WHAT THE TASK ASKS: Could you copy exactly the line that contains "focal_35mm: 14" and every line after it to the end of the records, and nothing more?

Extracted records
--------------------------------------------------
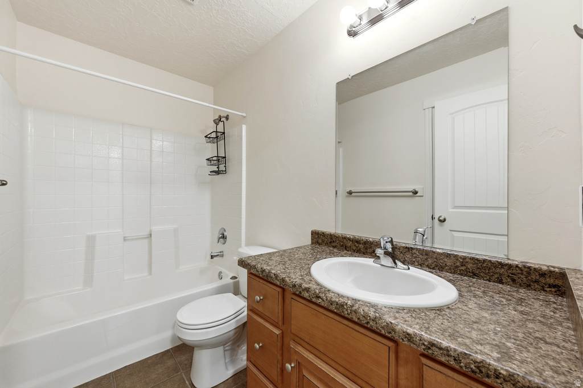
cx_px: 292
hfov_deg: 104.3
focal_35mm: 14
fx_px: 227
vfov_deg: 81.2
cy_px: 194
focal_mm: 14
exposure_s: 1/640
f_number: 8
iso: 800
--------------------------------------------------
OUTPUT BELOW:
focal_35mm: 14
fx_px: 227
vfov_deg: 81.2
cy_px: 194
focal_mm: 14
exposure_s: 1/640
f_number: 8
iso: 800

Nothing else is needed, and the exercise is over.